Excerpted passage —
Consistent with Judge
Barrett’s Order, Raglin had already filed his Second Amended Petition including the lethal
injection claims (See Doc. Nos. 178, 199).
Thereafter the Magistrate Judge granted, over Respondent’s opposition, Raglin’s Motion
to Stay consideration of his lethal injection claims in light of Ohio’s replacement of the lethal
injection protocol which formed the basis of Grounds for Relief Thirty-Nine and Forty (Doc. No.
203). At the same time the Magistrate Judge recommended dismissing the now-moot Grounds
for Relief Thirty-Nine and Forty (Doc. No. 204). Respondent did not appeal the stay and Raglin
did not object to the dismissal. Thereafter Raglin filed several unopposed motions for extension
of the stay which were all granted (Doc. Nos. 206, 208, 209). The last of the unopposed
extensions expired October 2, 2014. To protect both parties rights to be heard on the matter, the
Magistrate Judge sua sponte suspended the deadline to “a date to be set by the Court in ruling on
the pending Motion” (Order, Doc. No. 212, PageID 2495).

Problems to solve —
a: According to the court excerpt, why did the Magistrate Judge suspend the deadline on his own after the last extension ran out?
b: Transcribe the lines of the plant records from the line with "order: Ranunculales" up to and including the line with "locality: Mt. Evans. Above timber line.".
The court excerpt has nothing to do with the plant records that come next.

Records for this task —
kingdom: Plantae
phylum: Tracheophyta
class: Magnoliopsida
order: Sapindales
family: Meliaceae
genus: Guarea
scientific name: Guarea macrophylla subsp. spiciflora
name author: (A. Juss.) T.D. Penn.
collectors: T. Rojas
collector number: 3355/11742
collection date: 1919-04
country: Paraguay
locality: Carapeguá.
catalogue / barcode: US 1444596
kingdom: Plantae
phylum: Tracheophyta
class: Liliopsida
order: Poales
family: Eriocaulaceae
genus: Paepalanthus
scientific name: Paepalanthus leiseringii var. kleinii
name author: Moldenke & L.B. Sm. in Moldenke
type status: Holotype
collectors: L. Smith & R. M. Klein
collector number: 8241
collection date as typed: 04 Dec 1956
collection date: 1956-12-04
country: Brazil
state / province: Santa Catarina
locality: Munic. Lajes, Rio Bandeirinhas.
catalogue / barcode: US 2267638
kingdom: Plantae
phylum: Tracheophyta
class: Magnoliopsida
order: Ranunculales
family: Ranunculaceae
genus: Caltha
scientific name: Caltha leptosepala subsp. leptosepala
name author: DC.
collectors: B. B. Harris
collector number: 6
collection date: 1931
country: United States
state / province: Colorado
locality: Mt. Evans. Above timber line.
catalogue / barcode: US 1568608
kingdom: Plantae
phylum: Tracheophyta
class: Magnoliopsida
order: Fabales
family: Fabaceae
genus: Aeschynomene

Task solutions —
a: The Magistrate Judge suspended it to protect both parties' rights to be heard on the matter. The last unopposed extension of the stay had expired on October 2, 2014, so the deadline was moved to a date the Court would set when ruling on the pending motion.

b:
order: Ranunculales
family: Ranunculaceae
genus: Caltha
scientific name: Caltha leptosepala subsp. leptosepala
name author: DC.
collectors: B. B. Harris
collector number: 6
collection date: 1931
country: United States
state / province: Colorado
locality: Mt. Evans. Above timber line.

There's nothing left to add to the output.